Financements à 100% de la préfecture
Ces 6 ans ont été marqués par des tensions. Celle de la renégociation, sans-arrêt avortée par le passé, avec Vinci, du contrat d’affermage sur l’eau potable, et l’externalisation de la régie d’Assainissement, déficitaire, vers Vinci toujours, « non encore achevée », à laquelle se sont vigoureusement opposés les agents. « Cela a suscité de l’incompréhension, mais nous n’avions pas le choix. » L’assainissement est en effet toujours quasi inexistant sur l’île, et le service fortement déficitaire.
Les grandes décisions politiques qui doivent permettre de mener à bien les deux chantiers, restent la sécurisation de l’approvisionnement en eau et la généralisation de l’assainissement.
Le premier fait l’objet de toutes les attentions désormais, « le cauchemar de la pénurie n’est pas derrière nous », met en garde Bavi qui reconnaît qu’elle a été évitée de justesse « grâce au Comité de suivi de la ressource en eau mené notamment par le préfet ». En réalité, les décisions sont allées bien au-delà, en décidant de revoir les investissements indispensables, comme nous le précise Ibrahim Aboubacar : « En décembre, nous avons signé avec la préfecture un Plan Pluriannuel d’Investissement révisé. Pendant trois mois, nous avons repris projet par projet en fonction de leur utilité. La mobilisation des crédits sera mieux suivie par la préfecture notamment, qui financera à 100%, à la condition que les travaux soient effectivement réalisés. » Le plan définitif de redressement financier sera acté début décembre.

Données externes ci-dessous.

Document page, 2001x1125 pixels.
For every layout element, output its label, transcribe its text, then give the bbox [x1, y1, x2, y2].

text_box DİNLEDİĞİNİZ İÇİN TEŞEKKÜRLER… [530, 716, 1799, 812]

Une 2ème usine de dessalement
Les travaux lancés pour accroitre la production d’eau potable sont notamment, la rehausse en cours de la retenue collinaire de Combani, le détournement de la rivière Mapoera vers la retenue de Dzoumogné, qui reçoit aussi les eaux brut de la rivière de Bouyouni, le lancement de la 6ème campagne de 6 forages supplémentaires, l’interconnexion entre la retenue de Dzoumogné et l’unité de production de l’Ourovéni.

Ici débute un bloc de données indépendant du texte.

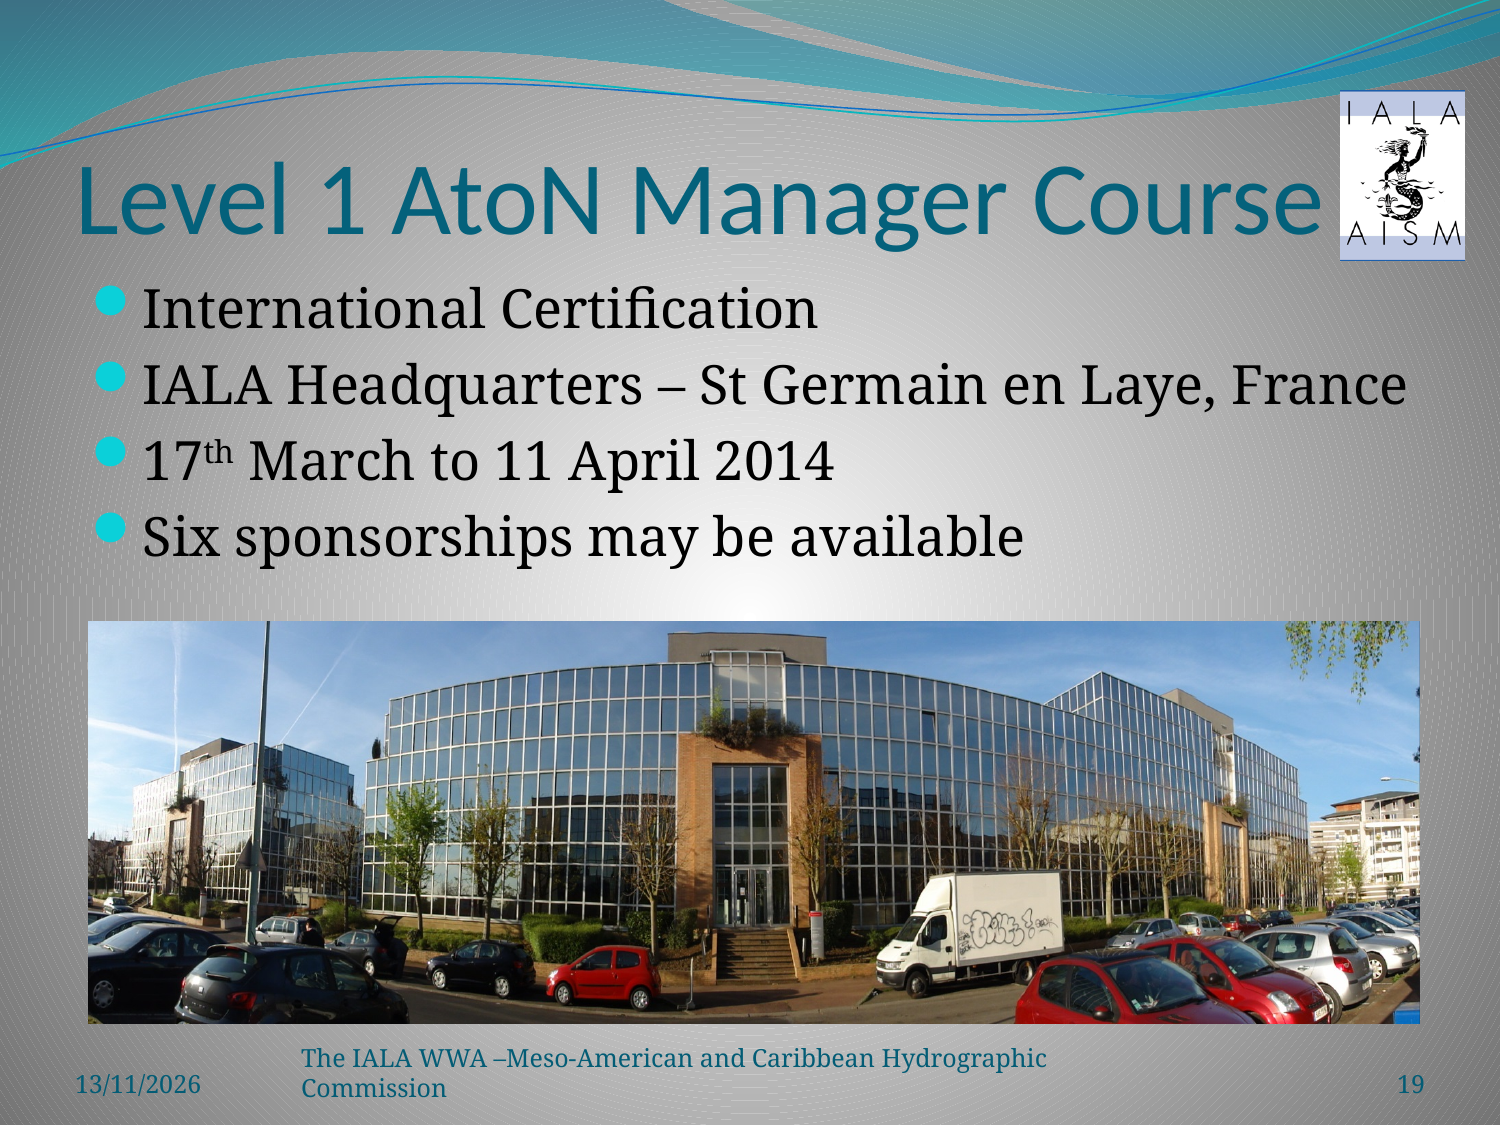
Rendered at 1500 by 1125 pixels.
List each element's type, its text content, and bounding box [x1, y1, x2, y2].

footer The IALA WWA –Meso-American and Caribbean Hydrographic Commission [301, 1042, 1128, 1103]
list International Certification IALA Headquarters – St Germain en Laye, France 17th March to 11 April 2014 Six sponsorships may be available [76, 267, 1436, 598]
title Level 1 AtoN Manager Course [75, 115, 1425, 256]
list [88, 621, 1420, 1024]
picture [1340, 90, 1465, 261]
slide_number 19 [1299, 1042, 1425, 1103]
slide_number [75, 1042, 301, 1103]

En matière d’assainissement, celui de la commune de Bandrélé serait bouclé, et les réseaux du Centre, Sada, Chiconi, Ouangani, et de Mamoudzou sud, seraient en cours d’achèvement, rapporte toujours Bavi.
Et on reparle de celle qui est perçue dans les discours comme un objectif inatteignable, la 3ème retenue collinaire. Le foncier reste bloquant, et la Déclaration d’Utilité Publique visant à exproprier, date d’il y a trois ans. « Elle est réactivée, nous rapporte Ibrahim Aboubacar, le dossier est repris avec un nouveau partenaire, l’Etablissement Public foncier. » L’investissement se monte à 30 millions d’euros.
L’extension de l’usine de dessalement de Petite Terre est toujours à l’arrêt, en raison d’erreurs de conception. Vinci s’est engagé en comité de suivi, à la livrer en juin 2020. Et une deuxième usine est à l’étude, « le site est identifié », avec deux schémas possible, un fonctionnement à l’énergie électrique, or, ces usines sont énergivores, pour donc se tourner éventuellement vers le solaire.
Beaucoup de choses ont été remises sur les rails donc, ou plutôt sur le bon cap, pour reprendre la métaphore de Bavi : « Nous traversons une tempête mais en équipage responsable nous remettons le navire, certes avec des avaries, mais il n’y a pas eu de noyade. » Il n’y a pas eu noyade du syndicat, mais il l’a frôlé, et plusieurs membres d’équipage ont quitté le navire en route. « Je laisse la place à de nouveaux marins, pour de prochaines expéditions », concluait-il.